Fletcher argued that better information is needed to help vulnerable persons, and the proper management of that information is essential to informing appropriate policy responses to help reduce the level of poverty and other social challenges. He added that such information is critical in producing reports such as the OECS Human Development Report (HDR), and that the very little current or reliable data in the social sector had forced the OECS Secretariat to postpone publishing the 2008 edition of the OECS HDR: “We were trying to put together an HDR for 2008, and in some of our Member States we had to be depending on data that was as recent as 1999-2000. We were depending on the same data we used to produce the 2002 HDR to produce the 2008 HDR. This was ridiculous; so we had to abandon the publication of the HDR which would allow us to report on progress, and allow us to present credible information to our governments and say these are the areas where we need to be focusing our attention. Colleagues we must do a better job in data collection; we must do a better job in data management.”
He however explained that most of the Social Safety Net programmes in the region needed to be better monitored and evaluated and that a proper management information system would aid in that process whilst also addressing the chronic problem of data gathering and processing. Fletcher suggested that though the data exists, it needed to be more effectively managed: “It really is a serious problem. In every single one of the social sectors; each area that falls under my purview in the Social and Sustainable Development Division: health, education, social policy, sports and the environment, we do not have adequate data. So we have to be guessing or we have to be extrapolating widely. If you are going to extrapolate from 1999 to 2010, that’s a very wild extrapolation. We have to do a better job of managing information. Now that’s not to say that the information does not exist; Very often the information exists in your offices, in your filing cabinets, or in raw form and has not been collated and analysed. We cannot continue to make decisions based merely on conviction.”
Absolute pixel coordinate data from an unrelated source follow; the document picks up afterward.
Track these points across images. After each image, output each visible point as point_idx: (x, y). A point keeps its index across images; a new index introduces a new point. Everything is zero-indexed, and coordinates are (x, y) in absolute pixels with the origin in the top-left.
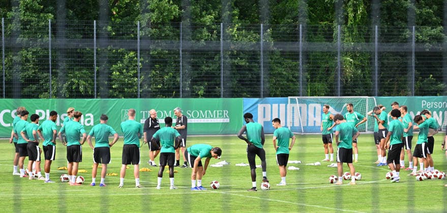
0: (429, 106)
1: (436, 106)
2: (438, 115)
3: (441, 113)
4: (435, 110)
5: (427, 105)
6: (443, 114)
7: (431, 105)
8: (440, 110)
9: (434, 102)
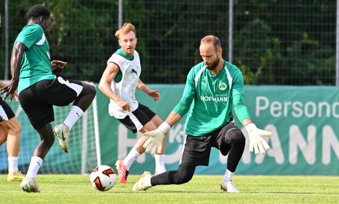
0: (276, 112)
1: (297, 113)
2: (305, 135)
3: (312, 130)
4: (295, 121)
5: (272, 109)
6: (319, 133)
7: (283, 110)
8: (311, 121)
9: (293, 101)
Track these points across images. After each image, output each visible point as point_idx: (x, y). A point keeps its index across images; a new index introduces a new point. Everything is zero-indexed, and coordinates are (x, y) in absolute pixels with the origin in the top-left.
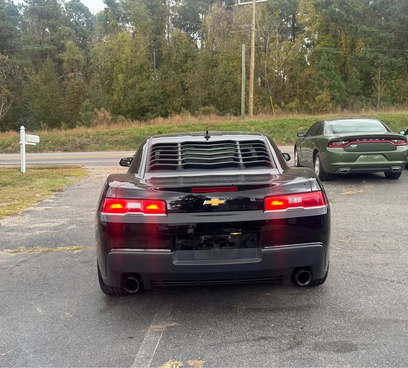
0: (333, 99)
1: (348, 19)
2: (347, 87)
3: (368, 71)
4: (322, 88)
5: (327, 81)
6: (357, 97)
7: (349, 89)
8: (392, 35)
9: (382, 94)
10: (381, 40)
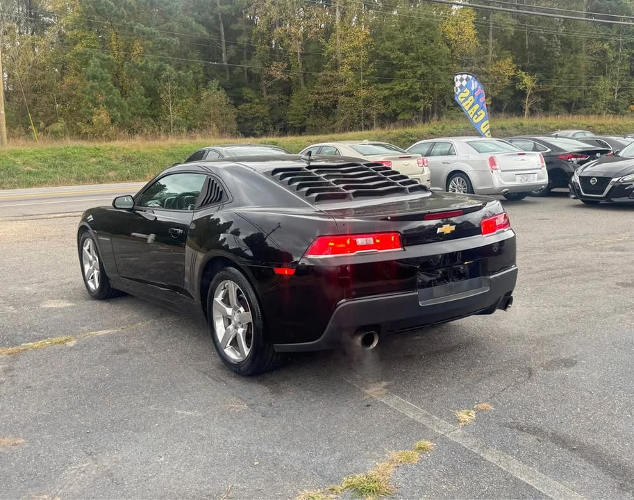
0: (113, 121)
1: (119, 13)
2: (130, 105)
3: (152, 85)
4: (96, 105)
5: (102, 95)
6: (144, 120)
7: (133, 108)
8: (176, 41)
9: (175, 117)
10: (165, 45)
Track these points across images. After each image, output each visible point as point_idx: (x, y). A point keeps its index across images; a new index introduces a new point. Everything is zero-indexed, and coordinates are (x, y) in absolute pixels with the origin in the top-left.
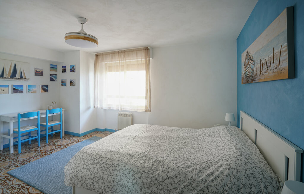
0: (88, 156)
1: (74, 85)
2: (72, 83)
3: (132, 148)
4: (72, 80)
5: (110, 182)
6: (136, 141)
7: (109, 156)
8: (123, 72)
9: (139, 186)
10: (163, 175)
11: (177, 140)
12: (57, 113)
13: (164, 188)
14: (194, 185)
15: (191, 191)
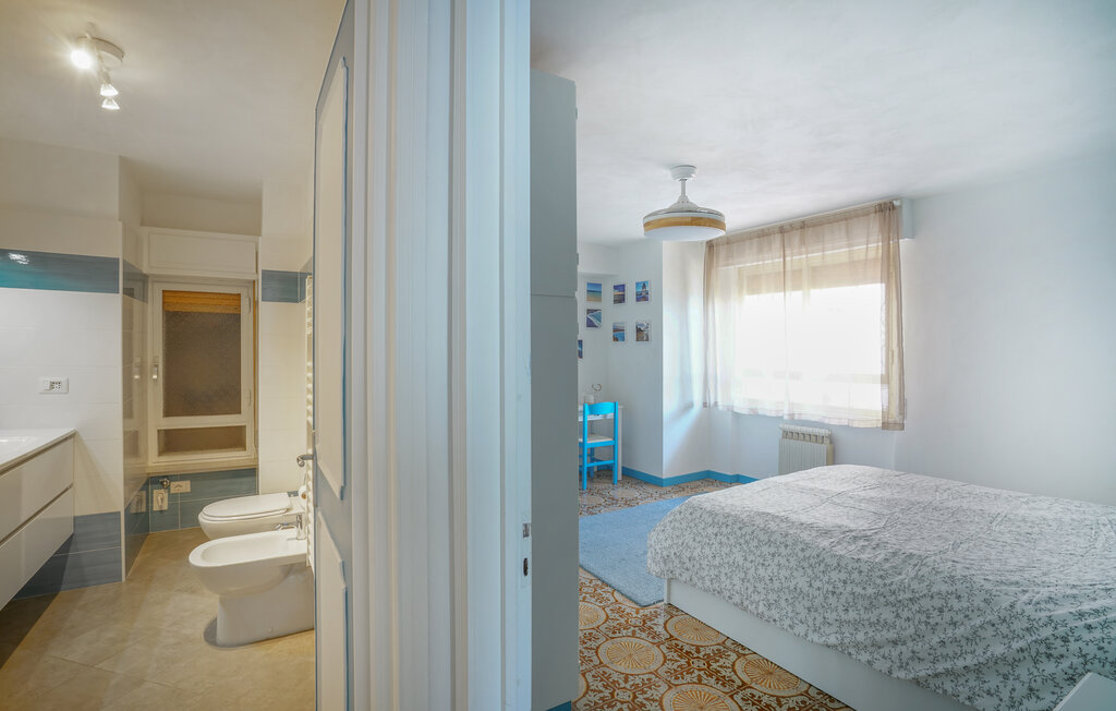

Fletcher stated that regardless of the size of a country, one needs data to make sound decisions in a more programmed and sustainable manner for the development of people. He expressed the OECS Secretariat’s hope that it will be able to make a significant contribution to the social sector via its process towards developing an information system that provides evidence for decision making. Whilst pointing to the financial challenges facing governments, who in fact bear most of the cost for essential social development programmes, he made a call for more Public and Private Sector partnership in the provision of such Social Safety Net programmes.
Various United Nations agencies are supporting the OECS Secretariat’s efforts towards enhancing Social Safety Net programmes and building resilience in the OECS; these include UNIFEM, UNICEF and the UNDP. Roberta Clarke, the Regional Programme Director for UNIFEM (United Nations Development Fund for Women) pointed out poverty studies have all concluded that women and children were over represented among the poorest and that more should be done to target them and improve their conditions. Violet Warnery of UNICEF called for a scaling up of the system to help ensure that social safety protection programmes sufficiently assisted the most vulnerable.
Darrel Montrope who heads the OECS Social Policy Unit says while the focus, consistent with the Millennium Development Goals, is on poverty reduction, there are several persons who might not be below a poverty line, but who are nonetheless vulnerable, as a bout of illness or loss of pay or any other crisis can tip them below. He adds, thus to ensure poverty reduction as well as social resilience, social intervention programmes must be properly scoped to reach the right set of vulnerable persons.
The meeting which was held from July 21st to 23rd 2010, identified the vulnerable to include persons such as the elderly, low income women who are single and are heads of households, children in poor households, the disabled, the unskilled youth, and persons living with HIV/AIDS, and the issues to be considered to help them overcome their specific vulnerabilities.
The OECS Social Policy Unit says part of the long term goal is to improve the social and economic resilience of the region by supporting a credible and reliable information system that informs policies that help to get people out of their vulnerable state.